Introduction to PLC-5 I/O Configuration
It’s important to realize that you do not have to set up PLC-5 I/O Configuration for your project to work. There are advantages, however for taking the time to document the modules in each chassis. First, it’s a more visual way for a troubleshooter to see what field devices connect to each module. Catalog numbers in your system will appear on each slot of the chassis in a more graphic format. Furthermore, I/O configuration uses descriptions from your project to document each bit on your modules. Troubleshooters can monitor each module, and even apply forces from I/O configuration. Additionally, I/O configuration will even insert Block Transfer instructions into your logic for modules such as Analog, or the Basic module.
Setting up the Chassis
First, we’ll add each chassis. In this case, I only have a local chassis of 4 slots. To change the size, simply click on the 1771-A1B to change it to a different catalog number. On this display, you can even add remote chassis. To add other chassis, right click the I/O channel header. Be sure to document the Rack Addressing mode, Rack, and Group. This will help I/O Configuration list the proper addresses of each point on every module in your project.
Document the Modules in a Chassis
Double-click the 1771-A1B (or other chassis). A new display will pop up allowing you to document the modules in this chassis.

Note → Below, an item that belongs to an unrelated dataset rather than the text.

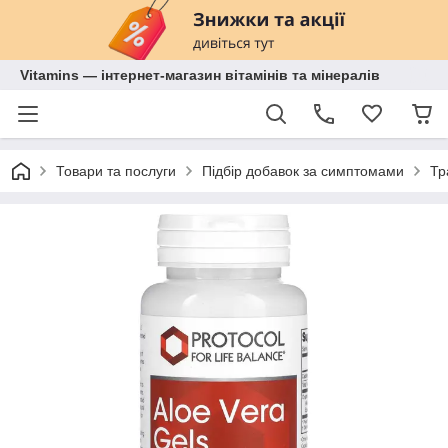
Vitamins — інтернет-магазин вітамінів та мінералів
Товари та послуги
Підбір добавок за симптомами
Тр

The SDN module supports block transfers. Double click, and a new window will pop up. You can enter the block transfer information if this module was already existing. Additionally, if your are just adding the module to your project, you can autopick data table addresses, and insert the block transfer information automatically.
Individual Modules in the PLC-5 I/O Configuration
At this point, I’m going to open up the 1771-OAD module. As you can see, the I/O Configuration uses documentation from your project. This will populate the description field. Furthermore, you will see the actual values of each I/O point in real time (If you are online). Notice that you can also perform forcing from this pop up.
It’s also a good idea to do a screenshot of each module, and place the I/O list inside of the control cabinet. This makes troubleshooting easier later on. When the troubleshooter needs to check a status light, he can just look up what module, and what terminal he needs to look at. This can reduce troubleshooting time. If the status light is on, the processor is calling for an output, and there is no need to look at the PLC-5 Project. If the status light is off, however, then you can just go into RSLogix 5, and cross reference the address. After that, you can just trace through the logic to find out what field condition is preventing your output from energizing.
Always remember to save your work if you make any changes to the project. Additionally, you might want to update the backup of your project on a server or USB Drive.